Items from a data source
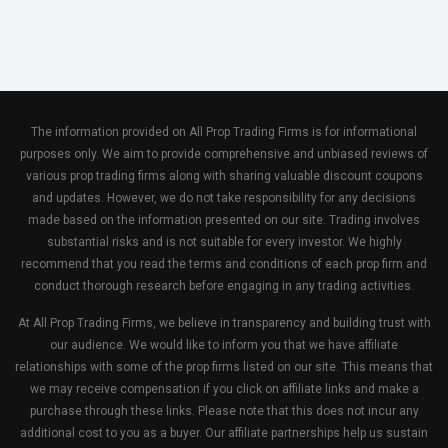
The information provided on All Prop Trading Firms is for informational
purposes only. We aim to provide comprehensive and unbiased reviews of
various prop trading firms along with sharing valuable discount coupons
and updates. However, we do not take responsibility for any decisions
made based on the information presented on our site. Trading involves
substantial risks and is not suitable for every investor. We highly
recommend that you read the terms and conditions of each prop firm and
conduct thorough research before engaging in any trading activities.
At All Prop Trading Firms, we believe in transparency and building trust with
our audience. We would like to inform you that we have affiliate
relationships with some of the prop firms listed on our site. This means that
we may receive compensation if you click on affiliate links and make a
purchase through these links. Please note that this does not incur any
additional cost to you as a buyer. Our affiliate partnerships help us sustain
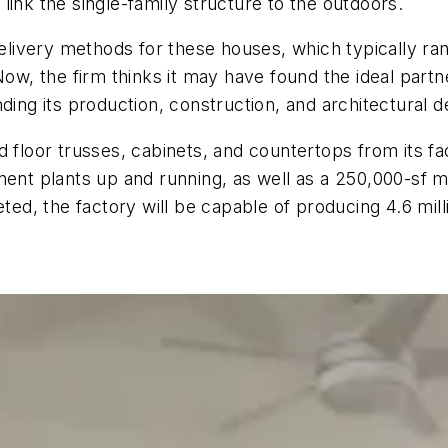
link the single-family structure to the outdoors.
delivery methods for these houses, which typically ran
Now, the firm thinks it may have found the ideal partn
ding its production, construction, and architectural d
 floor trusses, cabinets, and countertops from its fa
t plants up and running, as well as a 250,000-sf ma
d, the factory will be capable of producing 4.6 mill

Directions -
Within the data above, pick out all lines holding the word "affiliate".

Response to this exercise -
our audience. We would like to inform you that we have affiliate
we may receive compensation if you click on affiliate links and make a
additional cost to you as a buyer. Our affiliate partnerships help us sustain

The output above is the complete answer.